No HIV Test Kits With Hospitals, Claim Medics

Published: 29th January 2015 05:58 AM  |   Last Updated: 29th January 2015 05:58 AM   |  A+A-

CHENNAI: An apparent shortage of kits used to check if persons admitted to emergency care units have HIV, Hepatitis B or C virus, has put students attached to various government medical college hospitals in the city at risk.

Speaking to City Express, a student of the Madras Medical College and Rajiv Gandhi Government General Hospital said that the kits, which cost less than `100, had not been made available at the 24-hour emergency laboratory of the hospital.

HIV-Test-Kits.jpgIf there is suspicion that a particular patient admitted to the emergency care  unit has HIV, it will take at least a day to conduct the Enzyme Linked Immunosorbent Assay (ELISA) test, which costs a substantial amount of money. “We follow universal precautions including wearing medical gloves, goggles and masks, etc., to avoid contact with patients’ body fluids while treating them at the emergency ward. However, we get exposed to needle pricks often. Though we take anti-viral drugs after that, there are risks of infection,” said the student.

For conducting tests like ELISA, there are several procedures to be followed, which are not always practical while dealing with emergencies, pointed out another student from the Government Stanley Medical College and Hospital.

“For conducting blood test on a patient in emergency care, we have to fill in the requisition form at the blood bank or biochemistry lab at the hospital. We also have to get the patient’s consent. This has to be filled and submitted at the lab. Where is the time for all this during an emergency? The primary concern during an emergency is to provide treatment to the patient, rather than running behind paper work. It is the medical professionals who stand at risk because of this,” said the student.

The medico, who had been assisting in the treatment of patients for nearly two years, alleged that not one test kit could be found in the emergency laboratory so far.

The medicos added that for years their seniors had been treating their patients, risking their own lives.

“What is worse is the lack of awareness among doctors. At least now, the management should do something about this,” they said.

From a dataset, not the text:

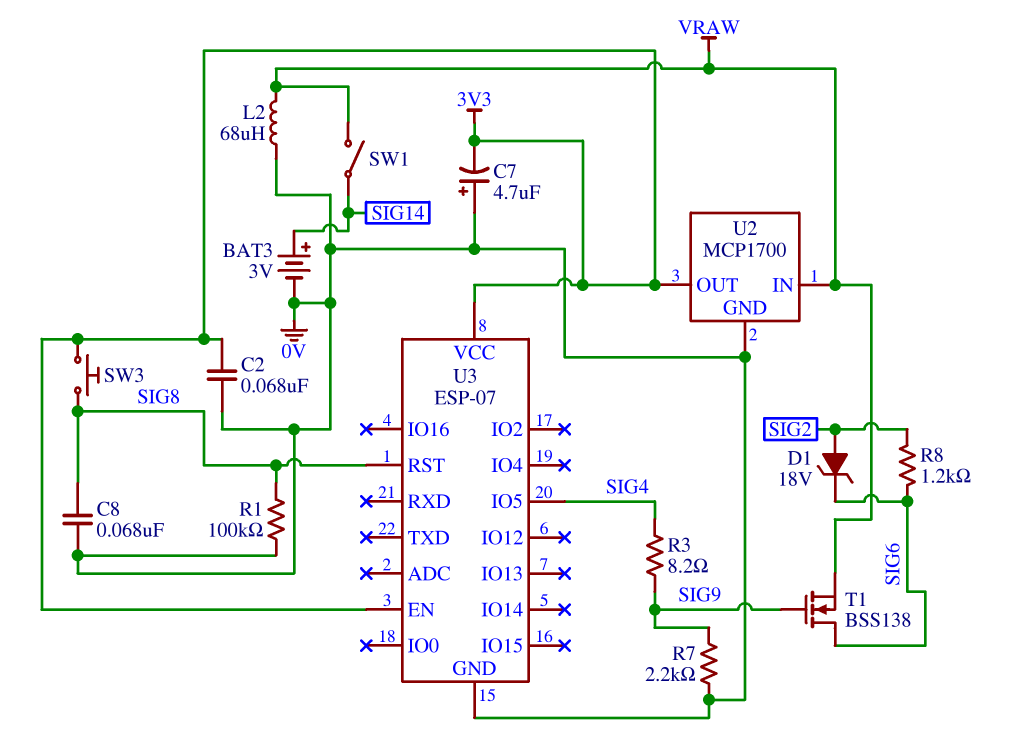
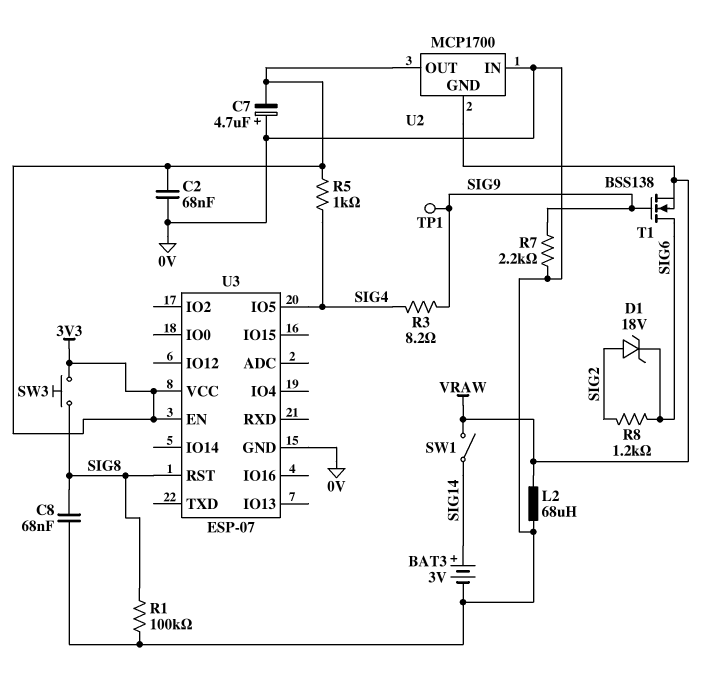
R5: none -> 1k (3V3, SIG4)
TP1: none -> test point (SIG9)
U2 pin GND: 0V -> VRAW
U2 pin IN: VRAW -> 0V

However, a senior official of the Health Department claimed that there were enough kits available at all medical college hospitals. Every patient admitted to the casualty ward is provided first aid and then transferred to the zero delay ward. From there, the patient is shifted either to Intensive Medical Care Unit (IMCU) or operation theatre depending on the condition. “But before all this, all necessary tests are conducted. There are enough testing kits available at all medical college hospitals,” the official added.